En revanche, il faut s’inquiéter des effets déstabilisants du prélèvement d’une commission sur une partie des avoirs déposés par les banques à la BNS. Celles-ci vont être induites à placer leurs avoirs ailleurs, c’est-à-dire sur les marchés financiers, et à augmenter encore leurs crédits hypothécaires afin de récupérer ainsi leurs manques à gagner sur les comptes de virement qu’elles ont auprès de la BNS. Le cas échéant, il faut craindre (et empêcher) que la fragilité financière des banques aille en augmentant au fur et à mesure que celles-ci profitent de la situation pour enfler une bulle financière et/ou une bulle immobilière en Suisse.

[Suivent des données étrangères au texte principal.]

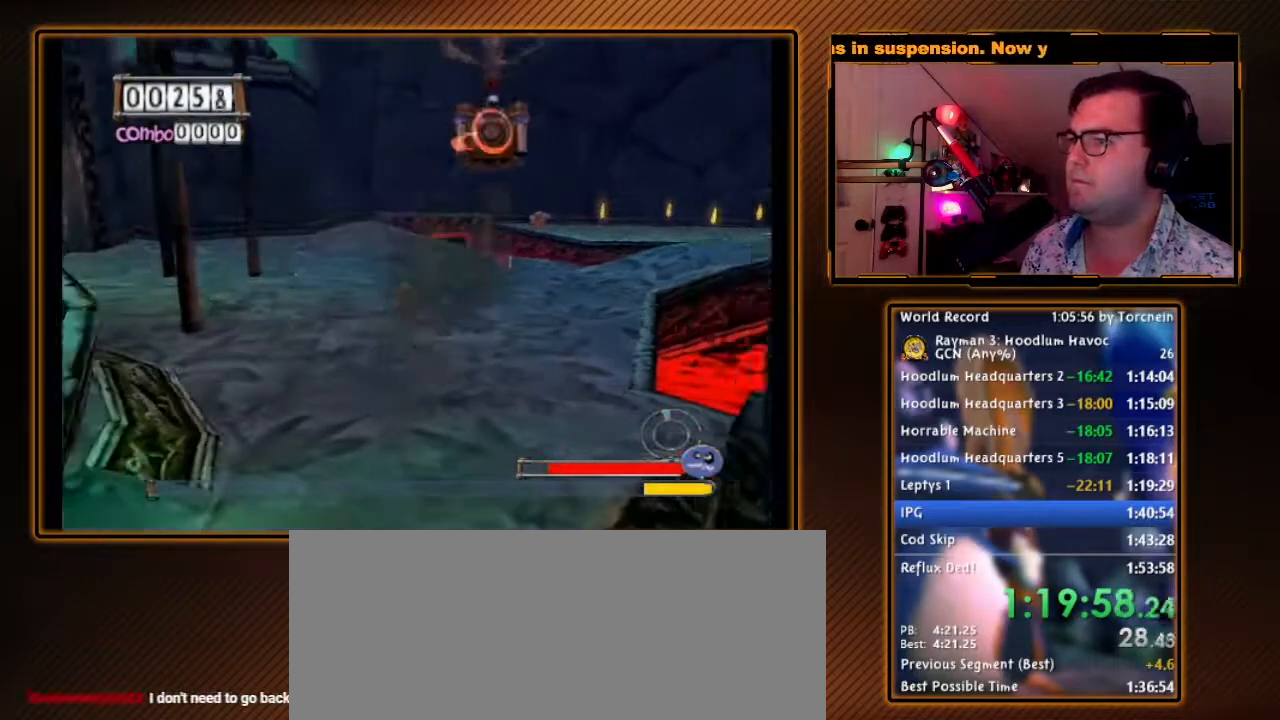
Gameplay with a controller (Nintendo layout); each line is a JSON object with the inputs held at the frame after it. "events" lists button and stick changes between this image and that frame as [ms after this image, input, new state], when the widget could be followed in between. Not read: L3 R3.
{"buttons": ["B", "R1"], "left_stick": "down-left", "right_stick": "center", "events": [[350, "B", "up"], [383, "left_stick", "down-right"], [450, "B", "down"], [467, "left_stick", "down-left"]]}
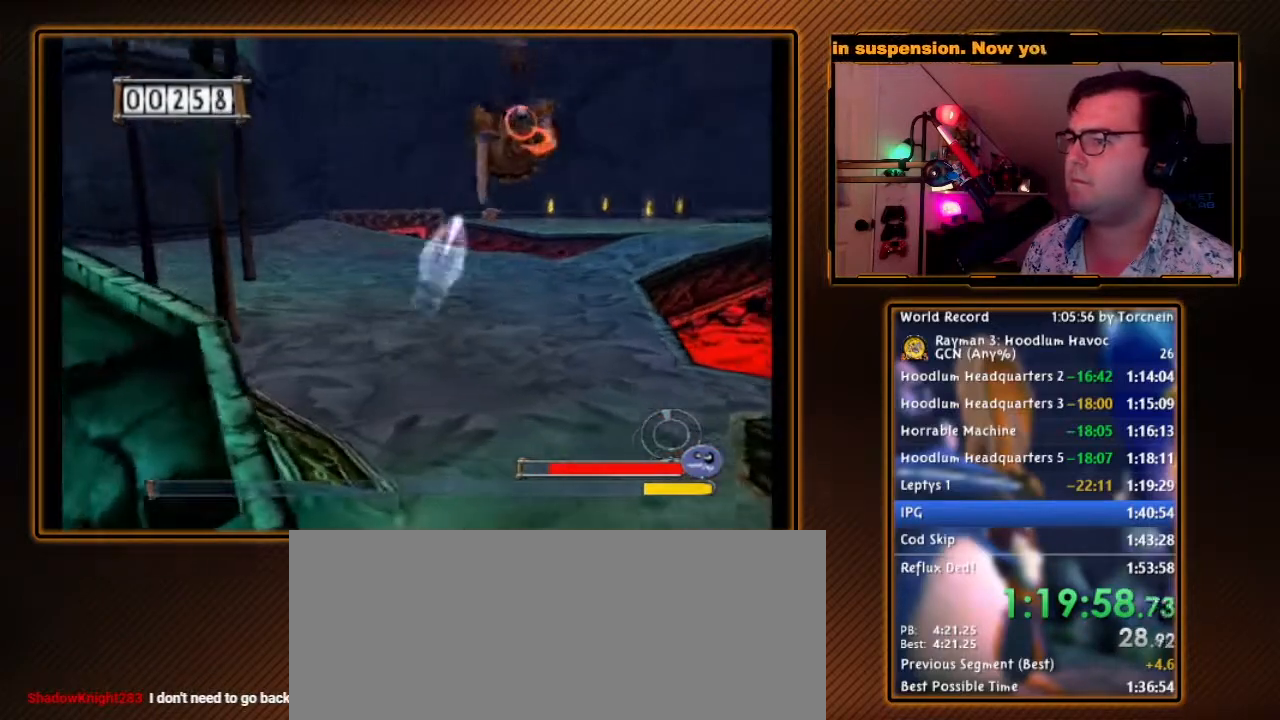
{"buttons": ["B", "R1"], "left_stick": "up", "right_stick": "center", "events": [[217, "left_stick", "up-left"], [317, "left_stick", "up-right"], [467, "left_stick", "up"]]}
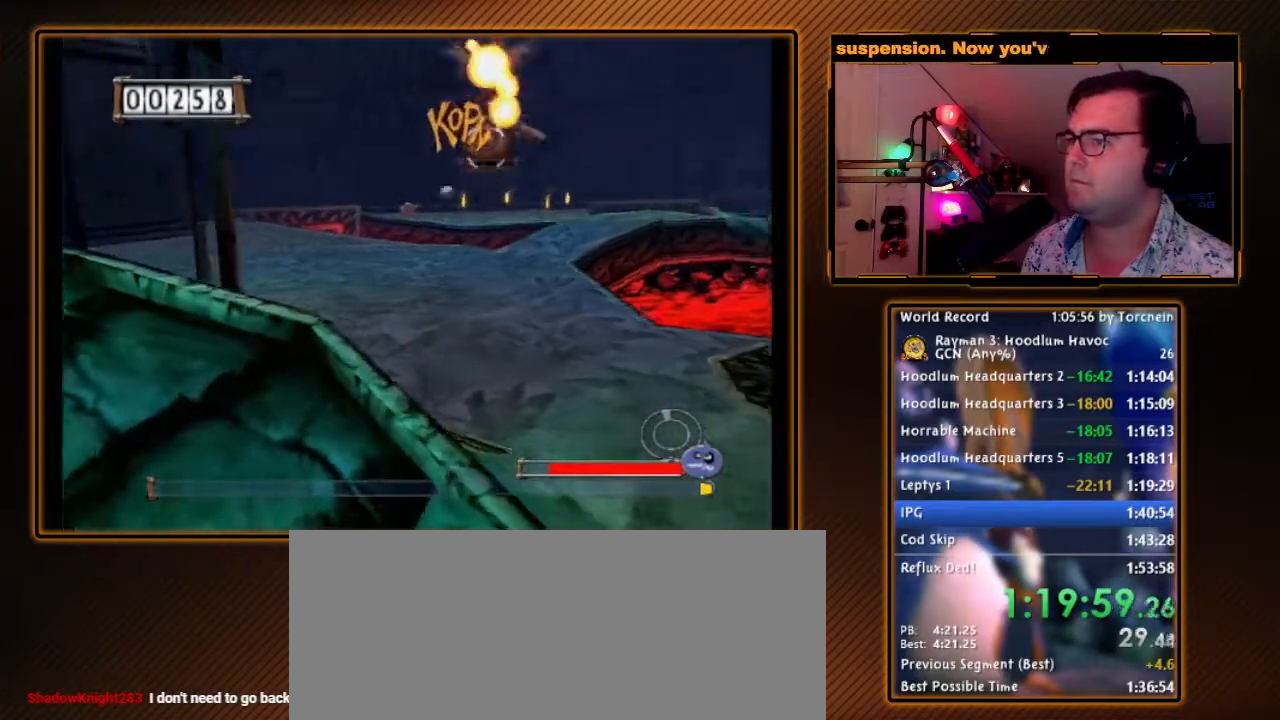
{"buttons": ["R1"], "left_stick": "center", "right_stick": "center", "events": [[117, "left_stick", "center"], [383, "B", "up"]]}
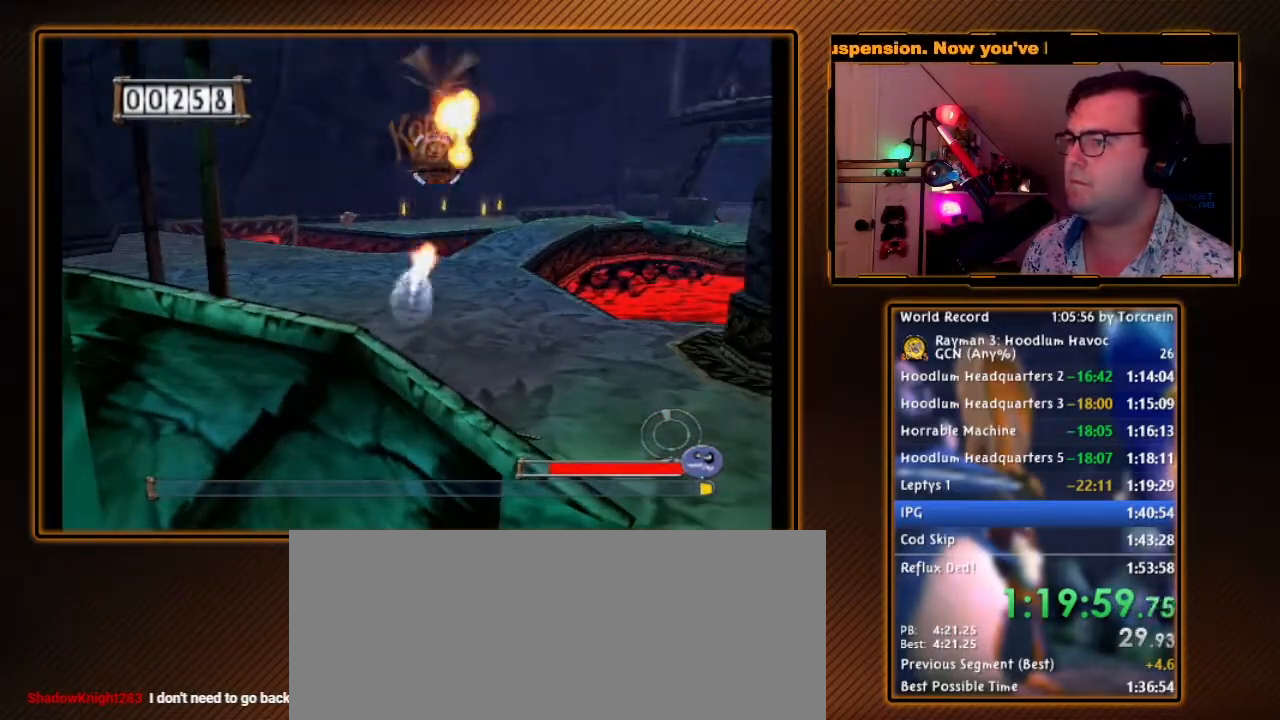
{"buttons": ["R1"], "left_stick": "up", "right_stick": "center", "events": [[350, "left_stick", "up"]]}
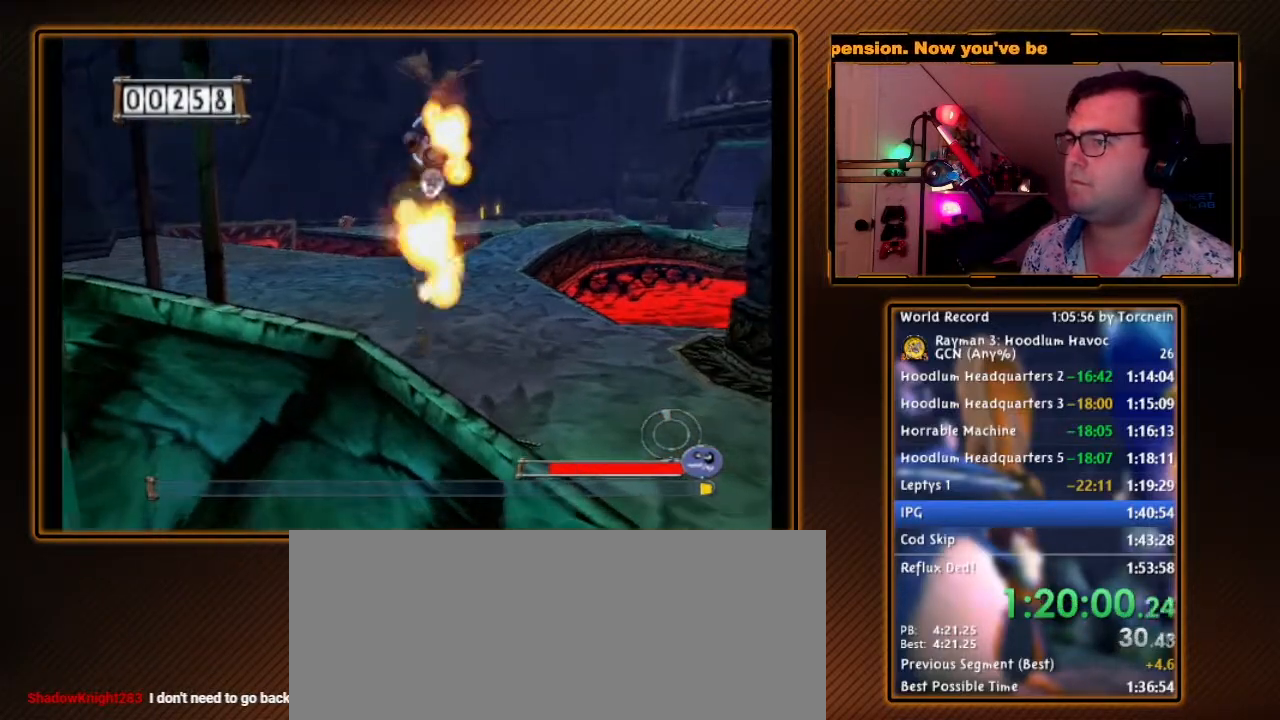
{"buttons": ["R1"], "left_stick": "center", "right_stick": "center", "events": [[100, "left_stick", "right"], [200, "left_stick", "up-right"], [317, "B", "down"], [317, "left_stick", "up"], [417, "B", "up"], [467, "left_stick", "center"]]}
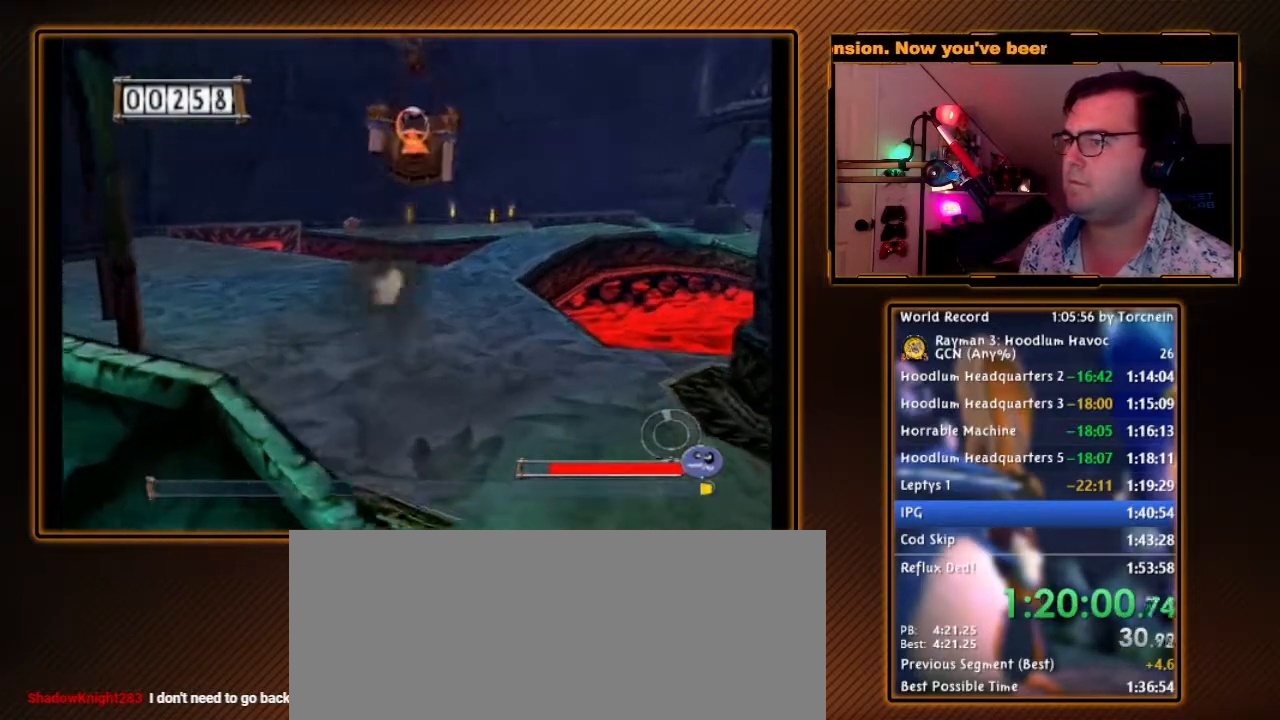
{"buttons": ["R1"], "left_stick": "down-left", "right_stick": "center", "events": [[67, "left_stick", "down"], [317, "left_stick", "down-left"]]}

Si cela s’avère, la décision annoncée par la BNS le 15 janvier 2015 va être inscrite dans les livres d’histoire suisse, sous le chapitre consacré aux erreurs monumentales des autorités helvétiques. Il est facile alors de prédire que la poussière s’accumulera sur ces ouvrages tant que la mémoire collective ne tirera pas les leçons qui s’imposent des erreurs, commises par myopie ou négligence, des acteurs dont l’importance au plan national est d’ordre systémique.